Pengembangan lebah diupayakan skala rumah tangga, namun Wanagama akan berperan sebagai pengolah pasca panen agar kualitas tetap terjaga. Adapun proses pemanenan madu menggunakan cara yang unik karena cara ekstraksi madu dari sarangnya dilakukan dengan cara pemanasan pada suhu diatas 70 derajat celcius selama 20 menit.
Meski cara ini menurutnya menuai pro kontra karena ada literatur yang mengatakan terjadi kerusakan nutrisi dan kimia jika dipanaskan. Tapi itu hanya berlaku untuk madu kemasan yang telah keluar dari sarangnya.
Dari hasil uji kimia di lab Konversi biomaterial Fakultas Kehutanan UGM, terbukti yang dipanaskan lebih baik hasilnya.
“Karena hasil ini lah, proses ekstraksi madu tidak menggunakan teknologi yang umum digunakan peternak lebah budidaya,” ujarnya.
Dwiko menyebutkan produksi madu dari hutan wanagama mencapai 680 liter atau hampir sekitar 1 ton untuk satu musim. Hasil tersebut berasal dari sekitar 17 blok yang tersebar di 6 petak wanagama dengan jumlah kotak lebah kurang lebih 500 – 600 koloni.
“Total kotak yang tersebar lebih dari 2000, namun hanya seperempat yang terisi koloni,” katanya.

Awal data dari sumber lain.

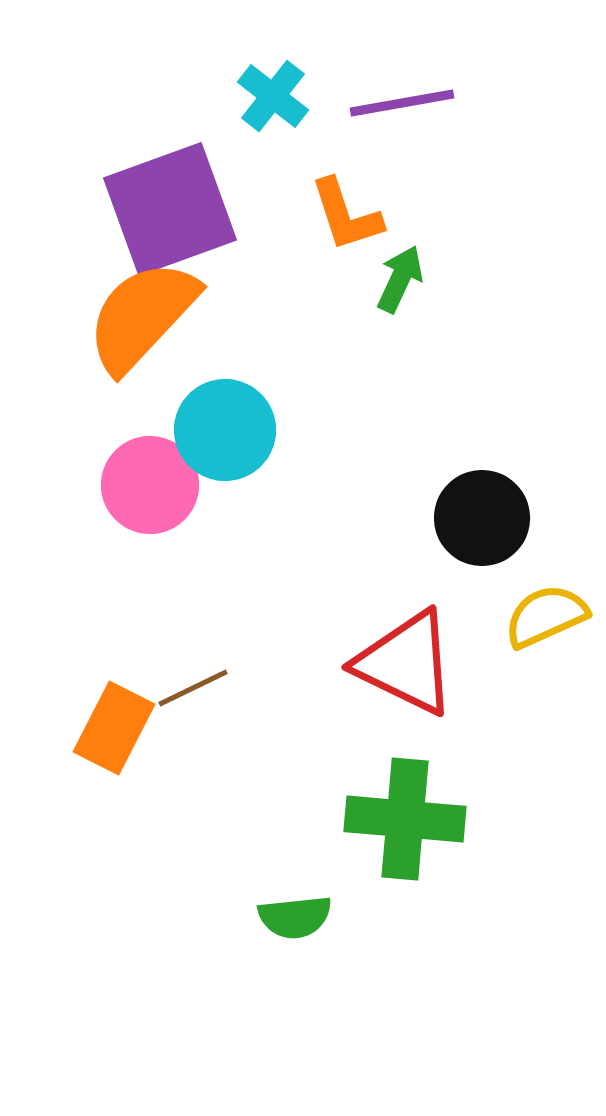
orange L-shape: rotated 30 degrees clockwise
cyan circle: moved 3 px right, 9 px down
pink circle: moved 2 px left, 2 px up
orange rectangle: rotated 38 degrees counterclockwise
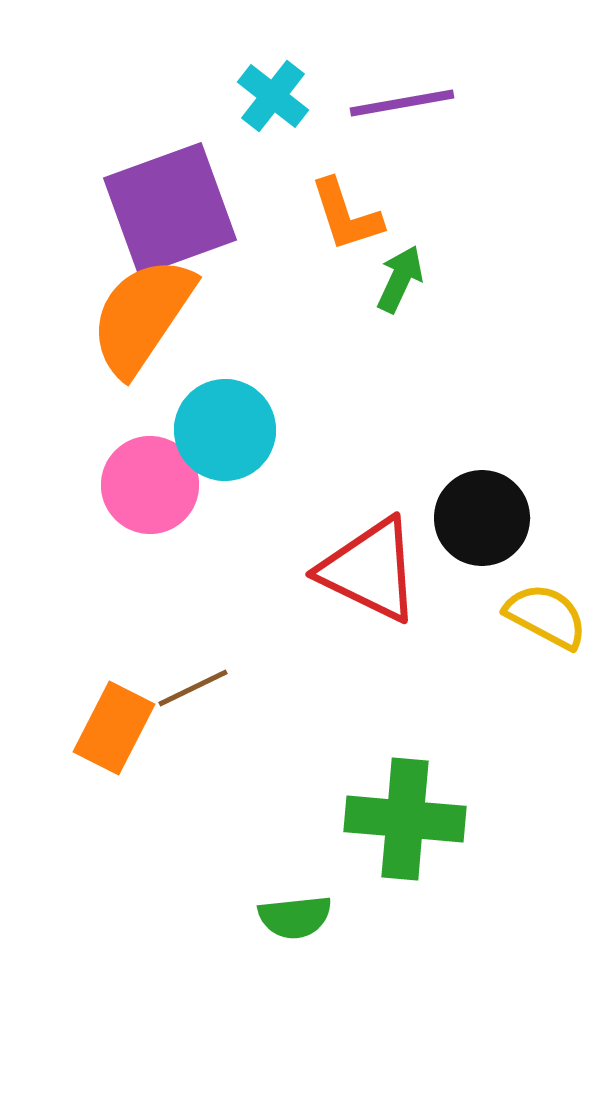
orange semicircle: rotated 9 degrees counterclockwise
yellow semicircle: rotated 52 degrees clockwise
red triangle: moved 36 px left, 93 px up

Madu yang dipasarkan oleh Wanagama relatif lebih mahal dibanding yang ada di pasaran, harganya sekitar 600 – 700 ribu/liter tergantung kemasanya. Selain lebah apis cerana, Wanagama juga mengembangkan lebah tanpa sengat (stingless bee) yaitu klanceng atau Trigona sp.
Program klancengisasi dilakukan di pekarangan rumah penduduk yg melibatkan ibu-ibu PKK Desa Banaran sehingga hasil pekarangan semakin menunjang pangan fungsional keluarga yg sangat penting untuk imun tubuh di masa pandemi covid-19.
“Lebah tanpa sengat tentu lebih ramah bagi perempuan. Untuk sumber nektar kami kembangkan tanaman bunga air mata pengganti yang berwarna merah dan pink dan berbunga sepanjang tahun,” katanya.